# Calcuate single line of 2d array

• 11-21-2007
swgh
Calcuate single line of 2d array
Hey guys.

None of my books tell me how to do this so im wondering if its even possible, but say i have an array like this:

Code:

```int myArray[4][4] = { { 1,2,3,4 }, { 5, 6, 7, 8 }, { 7, 10, 11, 12 }, { 13, 14, 15, 16 } };```
Its it possible to calculate and find the total of only the top row?

I know I can do it via an index like this:

Code:

`int totalRow = myArray[0][0] + myArray[0][1] ...etc`
But is there a simpler way to do that, as if I have a large array with say over 10
columns in size I really do not want to create a huge expression per row.

Any advice appreiciated guys :)
• 11-21-2007
laserlight
Um, use a for loop?
• 11-21-2007
swgh
Quote:

Originally Posted by laserlight
Um, use a for loop?

Thanks Laserlight I nearly have this sussed.

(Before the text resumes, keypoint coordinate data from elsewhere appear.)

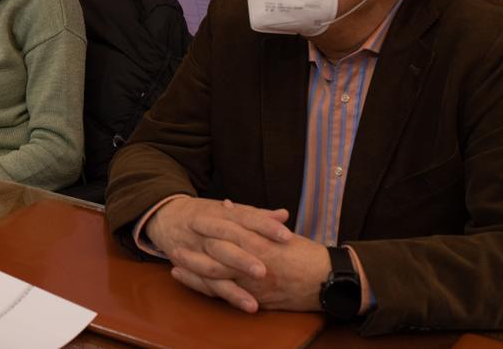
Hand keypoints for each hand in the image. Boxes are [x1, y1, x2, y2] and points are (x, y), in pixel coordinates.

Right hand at [146, 197, 292, 312]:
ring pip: (212, 270)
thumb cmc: (205, 214)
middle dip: (243, 260)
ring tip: (254, 304)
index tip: (286, 236)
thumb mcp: (229, 211)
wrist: (166, 217)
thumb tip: (284, 215)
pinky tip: (242, 306)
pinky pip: (204, 284)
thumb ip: (257, 215)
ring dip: (233, 290)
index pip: (245, 217)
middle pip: (225, 246)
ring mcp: (195, 251)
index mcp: (219, 215)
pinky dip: (222, 295)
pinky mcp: (189, 267)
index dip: (265, 226)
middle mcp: (206, 233)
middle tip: (264, 272)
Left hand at [174, 231, 330, 312]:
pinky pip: (226, 294)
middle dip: (195, 247)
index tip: (193, 218)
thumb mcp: (279, 232)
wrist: (328, 280)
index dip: (209, 225)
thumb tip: (228, 205)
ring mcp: (254, 282)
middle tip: (174, 242)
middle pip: (216, 252)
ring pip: (216, 274)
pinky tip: (191, 281)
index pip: (229, 229)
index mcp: (262, 240)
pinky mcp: (256, 298)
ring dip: (193, 268)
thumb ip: (252, 218)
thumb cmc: (305, 254)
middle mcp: (255, 260)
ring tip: (175, 261)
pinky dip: (206, 287)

Say I want to calculate the top row of the above array, I did this:

Code:

```for ( int k = myArray[0][0]; k <= myArray[0][3]; k++ ) {   rowTotal += k; } cout << "Row total is: " << rowTotal << endl;```
But its giving me the output of 9 when it should be 10. Im starting at the position [0][0]
as I should do, and im certain my ending loop index is also correct. Row[0] column[3]
• 11-21-2007
laserlight
More likely:
Code:

```for ( int k = 0; k < sizeof(myArray[0]); k++ ) {     rowTotal += myArray[0][k]; }```
• 11-21-2007
swgh
I thought sizeof returned the bit-size of a variable ( eg: integer is 2 bit ). Im getting the answer of 133.

Its surely not as hard as im making it out ot be.
• 11-21-2007
laserlight
Quote:

I thought sizeof returned the bit-size of a variable ( eg: integer is 2 bit ).
No, it returns the number of bytes, not bits.

Quote:

Im getting the answer of 133.
That's because I forgot to divide by sizeof(int), thus the array is accessed out of bounds.

Try:
Code:

```#include <iostream> int main() {     int myArray[4][4] = {         { 1,2,3,4 },         { 5, 6, 7, 8 },         { 7, 10, 11, 12 },         { 13, 14, 15, 16 }         };     int rowTotal = 0;     unsigned int size = sizeof(myArray[0]) / sizeof(int);     for (unsigned int k = 0; k < size; ++k)     {         rowTotal += myArray[0][k];     }     std::cout << rowTotal << std::endl; }```
• 11-21-2007
matsp
Code:

```for ( int k = 0; k < sizeof(myArray[0]) / sizeof(myArray[0][0]); k++ ) {     rowTotal += myArray[0][k]; }```
sizeof gives the BYTE-size [1] of the type you give sizeof.

[1] Technically, the smalles addressable unit, which is what sizeof returns, could be something other than an 8-bit byte, but that's only on rare and unusual architectures, not your common PC or workstation system.

--
Mats
• 11-21-2007
laserlight
Quote:

Technically, the smalles addressable unit, which is what sizeof returns, could be something other than an 8-bit byte, but that's only on rare and unusual architectures, not your common PC or workstation system.
True on a technicality, yet also by technicality such a unit is still called a byte by the C++ Standard.